# Other cichlids with multies?



## Paleo fish (Feb 21, 2008)

Is their any other cichlid i could keep with multies in a 20g L?


----------



## rogersb (May 21, 2007)

I have calvus in with mine. It's a 75, but it seems to me I read you could keep a pair of calvus in a 20l. Mine are a couple years old and the multies are still juvies. No predation what so ever and the multies are allowed to go anywhere in the tank without a problem.


----------



## Paleo fish (Feb 21, 2008)

Thats a thought. But i found a small species Lamprologus caudopunctatus Could they live with the multies?


----------



## rogersb (May 21, 2007)

I've never had them but I think I've read plenty of places that a 20L is too small for two shell dwellers.


----------



## Paleo fish (Feb 21, 2008)

I thought caudopunctatus was a rockdweller?


----------



## Goat (Aug 5, 2008)

Ad Konings quotes Coudopunctatus is a 'Cave brooder, breeding pairs sometimes form large breeding colonies. Each pair needs its own breeding cave. provide ample sand as this species likes to dig.'

I guess that could mean shells aswell as rocks i have three in my 20g tank they seem interested in the shells more than the rocks in the tank poor multi chases them all day lol


----------



## Paleo fish (Feb 21, 2008)

OK So is their any other cichlids i could keep with multies Like maybe a pair of Julidochromis transcriptus or Julidochromis ornatus.


----------



## Dave (Feb 9, 2003)

In a 20 long? I would not recommend adding another cichlid species to this tank. You might consider a non-cichlid to occupy the top of the tanks. A dwarf neon rainbow, zebra danio, or a robust tetra.


----------



## MidNightCowBoy (May 7, 2007)

Dave said:


> In a 20 long? I would not recommend adding another cichlid species to this tank. You might consider a non-cichlid to occupy the top of the tanks. A dwarf neon rainbow, zebra danio, or a robust tetra.

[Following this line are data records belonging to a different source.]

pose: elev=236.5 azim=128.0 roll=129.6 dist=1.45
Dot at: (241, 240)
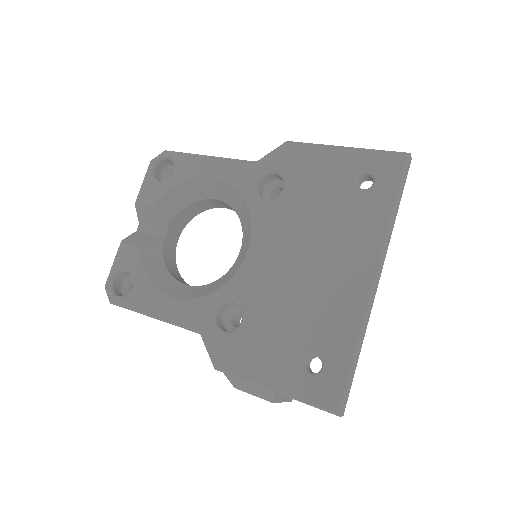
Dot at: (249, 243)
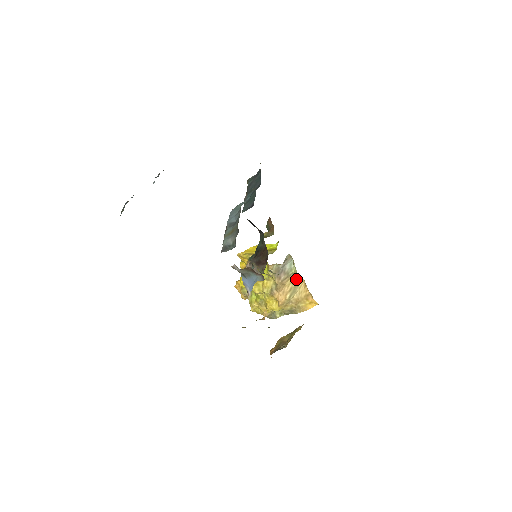
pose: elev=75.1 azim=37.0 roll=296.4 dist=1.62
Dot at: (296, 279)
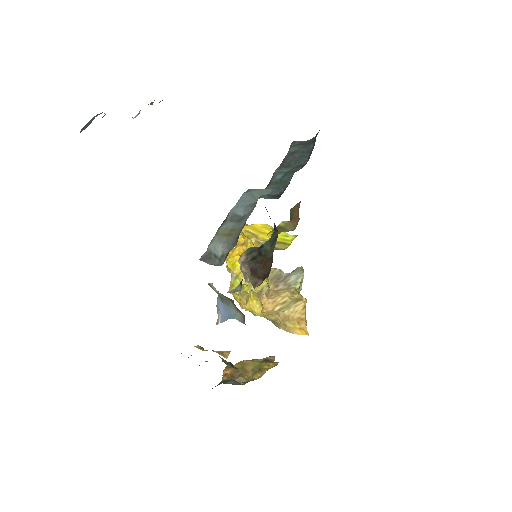
Dot at: (297, 295)
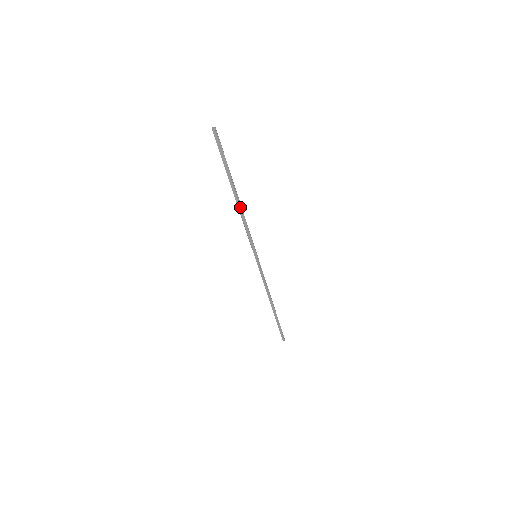
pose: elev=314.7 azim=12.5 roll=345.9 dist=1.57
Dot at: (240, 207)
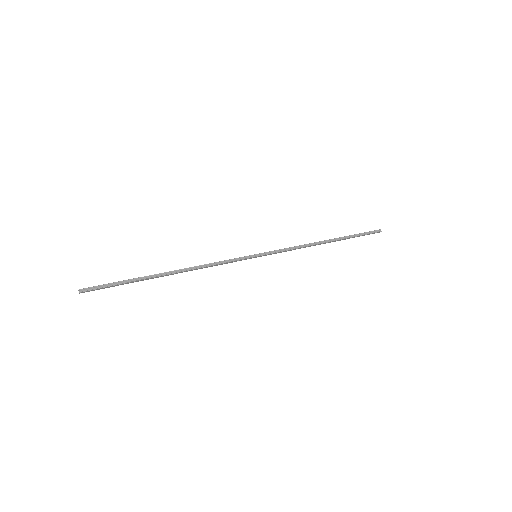
Dot at: (186, 271)
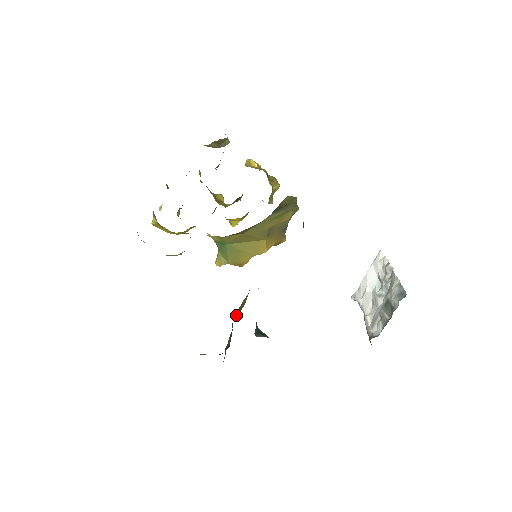
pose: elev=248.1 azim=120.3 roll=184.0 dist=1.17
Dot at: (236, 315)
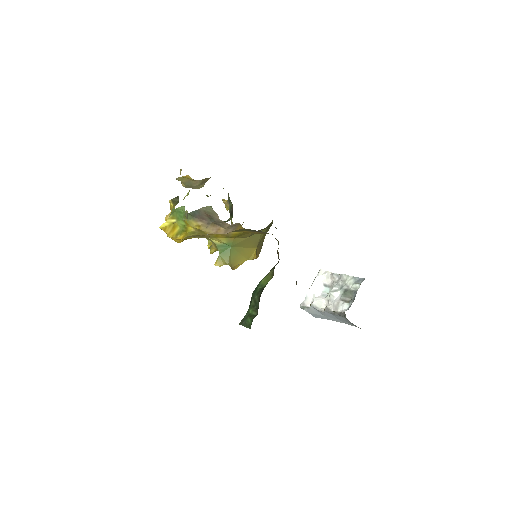
Dot at: (263, 288)
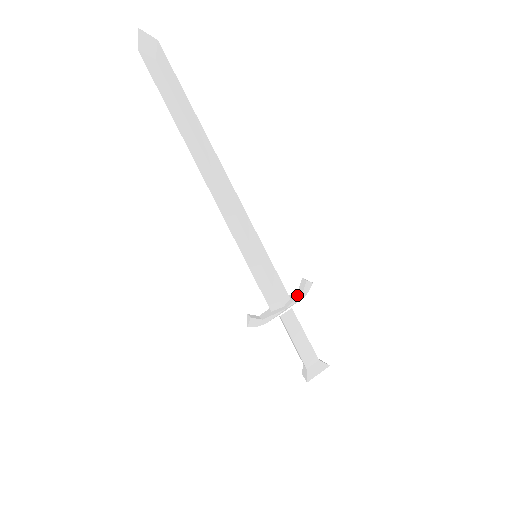
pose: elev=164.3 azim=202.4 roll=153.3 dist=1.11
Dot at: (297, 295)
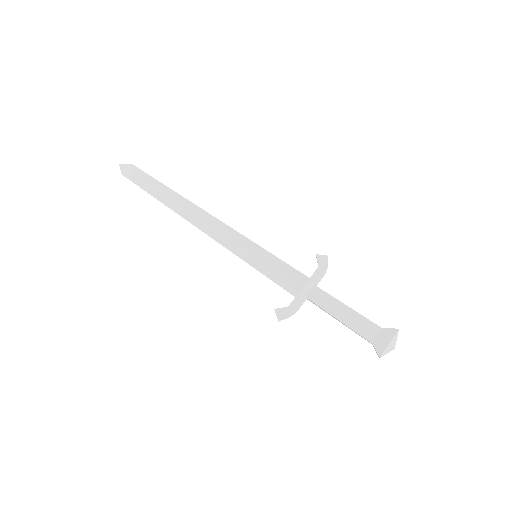
Dot at: (315, 272)
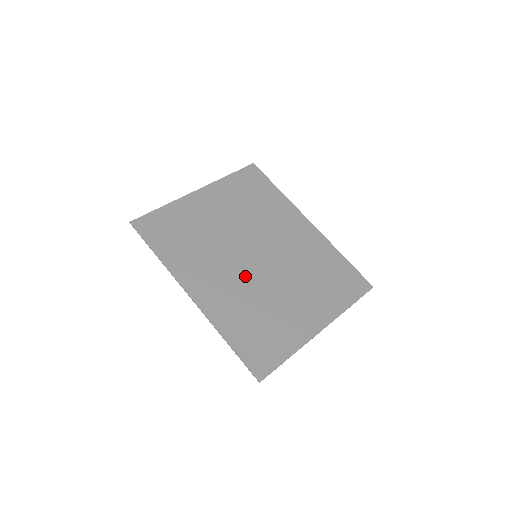
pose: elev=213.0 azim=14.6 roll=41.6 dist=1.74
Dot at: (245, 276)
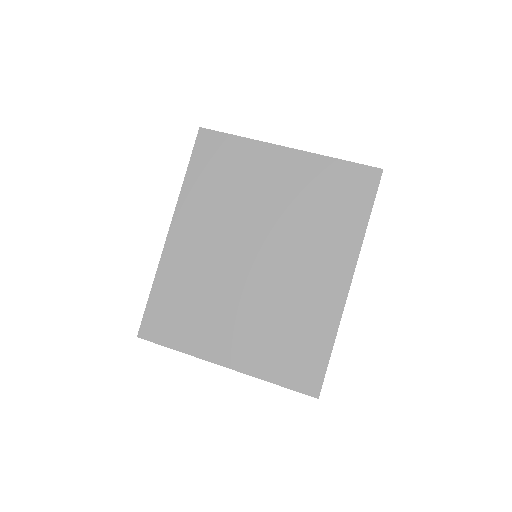
Dot at: (225, 261)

Agreed, and calvus would not do well in a tank that small.


----------



## jtranscriptus (Apr 20, 2004)

Dither fish would be your best bet. I had a 29 gallon multi tank and tried adding some Julies. Big mistake.


----------



## greenbirds (Jul 30, 2007)

Tried adding a single 2" calvus to a 20L multie tank. He did not enjoy himself despite my earnest attempts to give him a suitable rock pile apart from the shell bed. When he wouldn't come down from the top corner to eat, I moved him into my 55 gal tanganyikan community tank, and he became a completely different fish. much happier.


----------



## Paleo fish (Feb 21, 2008)

Okey, So is their any african Catfish or Other Fish from africa That would look nice and Still keep the tank natural looking?


----------



## chapman76 (Jun 30, 2004)

I agree about the calvus and the julvies. I've tried both at different times with my multies in a 20g long and neither were ever happy. Like the other person, I moved them to a 55g and WOW, I can't describe how much happier they are.


----------



## mharris (Mar 14, 2007)

I have Synodontis Petricola in with my Multi's and they all get along fine. However they are in a 125 gallon tank so there is a lot of room for everyone. The multi's live in 1/3 of the tank. The multi's are interesting to watch but they are homebodies. The don't venture to far beyond their shells. The petricola on the other hand are constantly moving all over the tank. They have no boundries. They keep the tank alive with movement.


----------



## triscuit (May 6, 2005)

would killis work? (someone help me out here....)

A 20 long, I wouldn't add any of the synodontis catfish. Pretty soon your multies will have taken over the tank anyway. :wink:


----------